CELLULAR PHYSIOLOGY OF OCULAR EPITHELIA

眼上皮的细胞生理学

• 批准号: 3265999
• 负责人: GARY G MATTHEWS
• 金额: $ 13.07万
• 依托单位: STATE UNIVERSITY NEW YORK STONY BROOK
• 依托单位国家: 美国
• 财政年份: 1990
• 资助国家: 美国
• 起止时间: 1990-09-01 至 1995-08-31
• 项目状态: 已结题
• 来源: https://reporter.nih.gov/project-details/3265999
• 关键词: cell type; epithelium; exocytosis; eye pharmacology; fluorescence; hormone regulation /control mechanism; laboratory rabbit; membrane channels; membrane permeability; neural information processing; neurotransmitters; phagocytosis; physiology; retinal pigment epithelium; retinaldehyde; secretion; single cell analysis; tissue /cell culture; uvea ciliary body; visual photoreceptor; voltage /patch clamp

This project will investigate the physiology and pharmacology of individual epithelial cells of the eye. The focus will be on cells of the ciliary body, which secretes the aqueous humor, and of the retinal pigment epithelium, which is necessary for the survival of the photoreceptors. The overall aim is to understand the cellular actions of neural and hormonal signals that regulate the physiology of the epithelial cells, including secretion and phagocytosis.
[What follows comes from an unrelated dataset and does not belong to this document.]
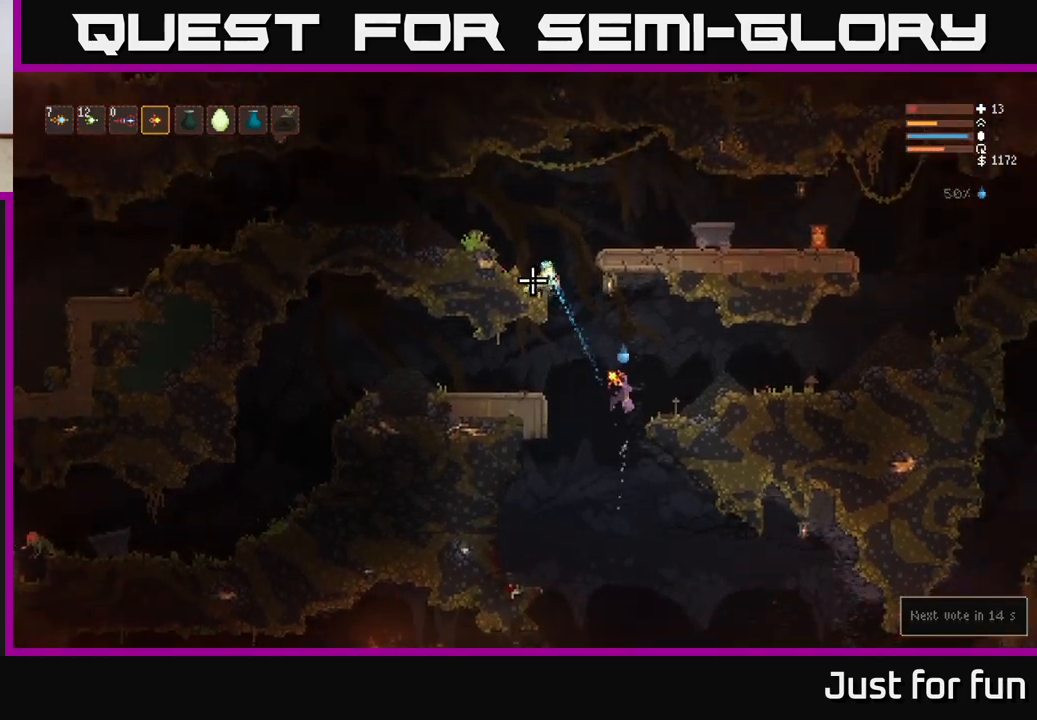
{"buttons": [], "left_stick": "center", "right_stick": "up", "events": [[217, "left_stick", "right"], [317, "R2", "down"], [400, "left_stick", "center"], [433, "R2", "up"]]}
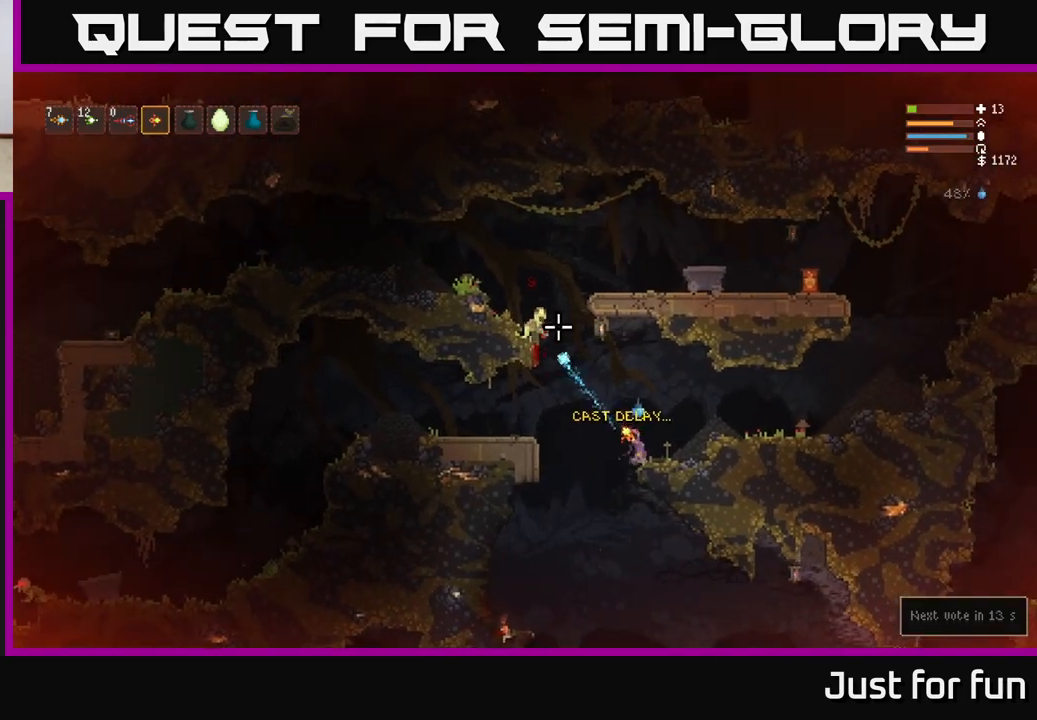
{"buttons": [], "left_stick": "left", "right_stick": "up", "events": [[17, "L2", "down"], [100, "left_stick", "left"], [300, "L2", "up"]]}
To date, there is little information at the cellular level about these processes, but because of the central role of ocular epithelial cells in diseases of the human eye, including glaucoma and retinal degenerative disorders, an understanding of the basic physiology of these cells and how it is regulated will be vital to better understanding and treatment of ocular disease. The proposed studies will be done on single cells. Electrical techniques will be used to measure transmembrane ionic currents and to determine how the modulation of these currents controls both secretion and phagocytosis in ocular epithelial. Changes in cell membrane capacitance will be employed to monitor the changes in membrane area that accompany exocytosis and phagocytosis. In addition, fluorescent indicators will be used to measure changes in important intracellular ions, such as calcium. The electrical and fluorescence measurements can be combined within a single cell, providing powerful tools for answering questions of cellular physiology. In the ciliary body, the experiments will give information about how the secretion of the aqueous humor is regulated and thus shed light on the cellular actions of drugs used to control glaucoma. In the retinal pigment epithelium, a major goal is to understand the cellular events that lead to phagocytosis of the shed tips of photoreceptor outer segments, an event that is defective in an animal model of blindness caused by hereditary retinal degeneration.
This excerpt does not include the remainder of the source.